Your code looks like it should work. Maybe you could post a Batch_Data.h5 file for a small image set so I can see what’s wrong.
We’ve moved the repository to GIT (github.com/CellProfiler/CellProfiler) and we are switching to a timestamp version to replace the SVN revision. There is a new module, “version.py” that will be used to match a pipeline version against the version that was used to run it. But, for 11429 and previous, you can find the SVN revision in the pipeline header for .cp files:
CellProfiler Pipeline: cellprofiler.org
or if you have loaded Batch_Data.h5 produced by CreateBatchFiles, you can use the following code (from NewBatch.py):
for module in pipeline.modules():
svn_revision = module.revision.value
To get the currrent revision of CellProfiler (or at least the revision at the time of the last edit to one of the modules in cellprofiler/modules) using svn 11429, you can call cellprofiler.utilities.get_revision.get_revision().
If you have a CreateBatchFiles module, the pipeline will try to make the Batch_Data.h5 file (which has a pipeline in it whose CreateBatchFiles module has a switch set to tell it not to make Batch_Data.h5). A lot of people seem to go down this path of using CreateBatchFiles with a script to extract the results and often there is a simpler solution. We have the LoadData module which takes a .CSV file (see the manual or help for details). Each row of the .CSV file has the file and optionally the path to the image files for one image set.
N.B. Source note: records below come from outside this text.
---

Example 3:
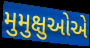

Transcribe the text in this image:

મુમુક્ષુઓએ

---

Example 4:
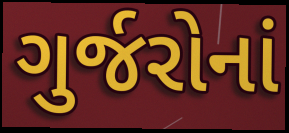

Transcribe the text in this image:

ગુર્જરોનાં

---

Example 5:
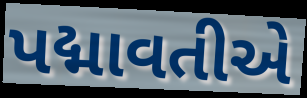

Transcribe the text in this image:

પદ્માવતીએ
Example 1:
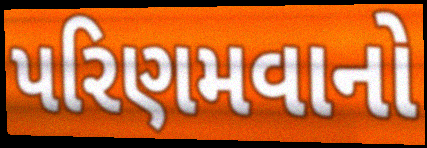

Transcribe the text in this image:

પરિણમવાનો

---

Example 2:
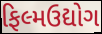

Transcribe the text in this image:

ફિલ્મઉદ્યોગ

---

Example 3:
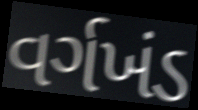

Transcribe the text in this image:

વર્ગખંડ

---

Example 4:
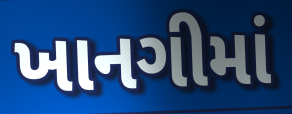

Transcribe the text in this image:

ખાનગીમાં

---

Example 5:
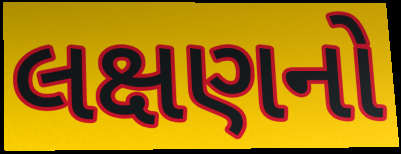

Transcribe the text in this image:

લક્ષણનો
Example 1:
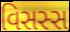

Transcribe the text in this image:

વિસસ્સ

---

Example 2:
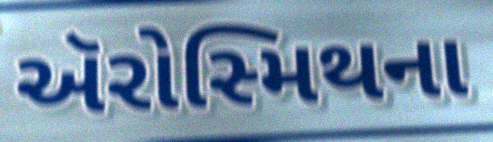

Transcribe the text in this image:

ઍરોસ્મિથના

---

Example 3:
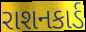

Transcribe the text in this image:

રાશનકાર્ડ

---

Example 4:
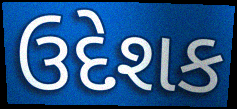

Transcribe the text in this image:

ઉદેશક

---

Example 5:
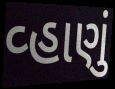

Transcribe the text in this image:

વ્હાણું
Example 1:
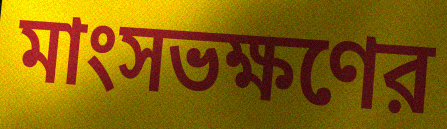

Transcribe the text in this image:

মাংসভক্ষণের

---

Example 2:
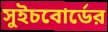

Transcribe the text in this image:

সুইচবোর্ডের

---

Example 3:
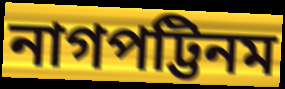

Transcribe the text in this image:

নাগপট্টিনম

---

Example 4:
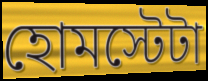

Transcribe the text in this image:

হোমস্টেটা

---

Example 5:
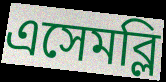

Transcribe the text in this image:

এসেমব্লি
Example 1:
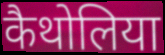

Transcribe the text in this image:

कैथोलिया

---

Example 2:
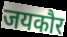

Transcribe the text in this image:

जयकौर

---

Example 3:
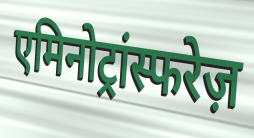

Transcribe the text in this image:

एमिनोट्रांस्फरेज़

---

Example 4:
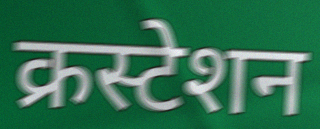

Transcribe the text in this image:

क्रस्टेशन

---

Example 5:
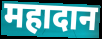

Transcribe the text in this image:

महादान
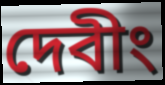
দেবীং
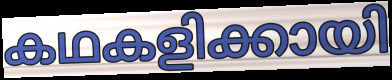
കഥകളിക്കായി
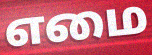
எமை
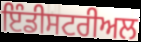
ਇੰਡੀਸਟਰੀਅਲ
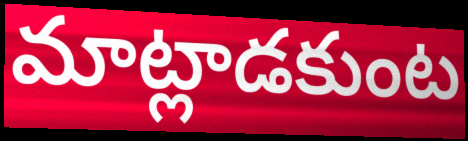
మాట్లాడకుంట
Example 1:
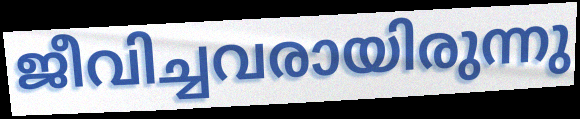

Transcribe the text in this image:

ജീവിച്ചവരായിരുന്നു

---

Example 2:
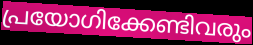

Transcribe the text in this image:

പ്രയോഗിക്കേണ്ടിവരും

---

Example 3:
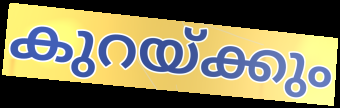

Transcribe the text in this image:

കുറയ്ക്കും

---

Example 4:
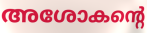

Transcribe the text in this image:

അശോകന്റെ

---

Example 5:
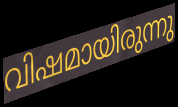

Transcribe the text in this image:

വിഷമായിരുന്നു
For your case, you may want to make this .CSV programatically. After that, you can run a pipeline to process only a part of the .CSV. A typical .CSV format for two images per image set, with channels, “PI” and "GFP might be:
There are several ways to run your experiment in batches without CreateBatchFiles:
Tell CellProfiler to run only a range of image sets per batch:
cellprofiler -f 1 -l 10 -p <pipeline> -i <input-directory> -o <output-directory> to run image sets 1-10 from your 300,000 image set .CSV. This has the advantage of properly numbering the image sets so that ExportToDatabase can create rows with correct image numbers, but has the disadvantage that this large file must be parsed on startup by each instance and, as you say, written to the .h5
Break your .CSV into parts and store each of them with the same name in different output directories. Specify the output directory on the command-line. There is the difficulty here of reworking the image numbers in the database - you may have to create a script to fix it up. An alterative is to have your script add a batch number to the image table and and object table(s) so that the combination of ImageNumber and batch number uniquely identifies an image set.
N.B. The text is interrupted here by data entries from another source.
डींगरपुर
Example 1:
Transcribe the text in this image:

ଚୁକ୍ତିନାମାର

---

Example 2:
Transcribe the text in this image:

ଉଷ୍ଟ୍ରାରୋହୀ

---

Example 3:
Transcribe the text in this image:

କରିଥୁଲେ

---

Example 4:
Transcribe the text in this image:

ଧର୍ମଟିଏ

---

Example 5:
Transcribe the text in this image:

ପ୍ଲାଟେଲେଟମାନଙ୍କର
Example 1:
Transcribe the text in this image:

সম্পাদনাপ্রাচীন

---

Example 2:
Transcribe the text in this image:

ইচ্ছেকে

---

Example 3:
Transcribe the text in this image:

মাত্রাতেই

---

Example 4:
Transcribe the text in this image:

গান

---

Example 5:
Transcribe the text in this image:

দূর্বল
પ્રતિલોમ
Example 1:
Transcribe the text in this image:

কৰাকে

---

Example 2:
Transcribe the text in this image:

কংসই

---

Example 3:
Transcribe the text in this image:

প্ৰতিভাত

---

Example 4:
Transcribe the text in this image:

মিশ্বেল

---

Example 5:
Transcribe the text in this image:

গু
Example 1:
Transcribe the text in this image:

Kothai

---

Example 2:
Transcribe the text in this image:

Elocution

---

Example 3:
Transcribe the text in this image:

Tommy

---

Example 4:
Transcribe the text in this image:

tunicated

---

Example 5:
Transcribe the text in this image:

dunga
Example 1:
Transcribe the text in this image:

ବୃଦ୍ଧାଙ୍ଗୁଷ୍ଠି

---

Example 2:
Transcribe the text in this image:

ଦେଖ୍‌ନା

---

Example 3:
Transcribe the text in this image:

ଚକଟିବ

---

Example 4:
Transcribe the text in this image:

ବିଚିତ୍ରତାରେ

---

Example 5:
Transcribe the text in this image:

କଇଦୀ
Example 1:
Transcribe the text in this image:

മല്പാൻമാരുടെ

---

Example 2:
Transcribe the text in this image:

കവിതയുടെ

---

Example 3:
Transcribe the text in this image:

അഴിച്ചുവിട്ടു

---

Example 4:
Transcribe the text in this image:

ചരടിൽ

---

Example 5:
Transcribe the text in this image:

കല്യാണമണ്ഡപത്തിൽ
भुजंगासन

Similar to the above, create different .CSVs and edit your pipeline (.cp) file programatically to change the file name:
CellProfiler Pipeline: http://www.cellprofiler.org
LoadData:[module_num:1|svn_version:\'Unknown\'|variable_revision_number:6|show_window:True|notes:\x5B\'Load a .csv file containing additional image metadata. This file contains the file and path names of the illumination correction functions that are to be load and used, as well as dosages applied and identity of the controls.\'\x5D|batch_state:array(\x5B\x5D, dtype=uint8)]
Input data file location:Default Input Folder\x7C.
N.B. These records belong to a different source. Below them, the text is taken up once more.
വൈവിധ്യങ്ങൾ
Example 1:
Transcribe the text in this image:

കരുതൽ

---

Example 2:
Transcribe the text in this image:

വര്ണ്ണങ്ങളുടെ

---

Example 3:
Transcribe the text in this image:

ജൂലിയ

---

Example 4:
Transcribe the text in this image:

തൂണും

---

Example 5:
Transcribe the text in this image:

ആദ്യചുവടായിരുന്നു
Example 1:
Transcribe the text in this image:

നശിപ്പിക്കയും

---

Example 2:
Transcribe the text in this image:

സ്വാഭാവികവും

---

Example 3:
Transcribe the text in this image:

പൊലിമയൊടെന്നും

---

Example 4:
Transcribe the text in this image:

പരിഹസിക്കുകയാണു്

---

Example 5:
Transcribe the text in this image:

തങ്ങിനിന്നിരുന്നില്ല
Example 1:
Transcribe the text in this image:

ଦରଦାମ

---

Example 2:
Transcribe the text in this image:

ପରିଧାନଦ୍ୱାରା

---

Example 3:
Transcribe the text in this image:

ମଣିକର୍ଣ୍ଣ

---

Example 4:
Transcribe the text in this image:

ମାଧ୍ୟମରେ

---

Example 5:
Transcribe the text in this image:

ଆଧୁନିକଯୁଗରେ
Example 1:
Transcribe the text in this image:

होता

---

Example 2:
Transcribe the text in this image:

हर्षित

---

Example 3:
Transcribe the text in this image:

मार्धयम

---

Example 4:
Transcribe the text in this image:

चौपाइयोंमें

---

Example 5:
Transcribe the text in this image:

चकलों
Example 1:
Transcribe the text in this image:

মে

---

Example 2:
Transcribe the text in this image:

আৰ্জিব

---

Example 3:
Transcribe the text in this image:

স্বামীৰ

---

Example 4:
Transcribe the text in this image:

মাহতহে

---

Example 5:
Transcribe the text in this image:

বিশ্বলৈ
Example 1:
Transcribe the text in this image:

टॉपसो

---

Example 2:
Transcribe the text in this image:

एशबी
Name of the file:1049_FilenamesAndMetadata_short.csv
Load images based on this data?:Yes
Base image location:Default Input Folder\x7C.
Process just a range of rows?:No
Rows to process:1,12
Group images by metadata?:No
Select metadata fields for grouping:
I think you’re right about the cost of writing all 300,000 image sets to the .h5. The latest code base has a fix to make this faster, but still, you’re paying the cost many more times than you really have to and perhaps that’s something we have to address.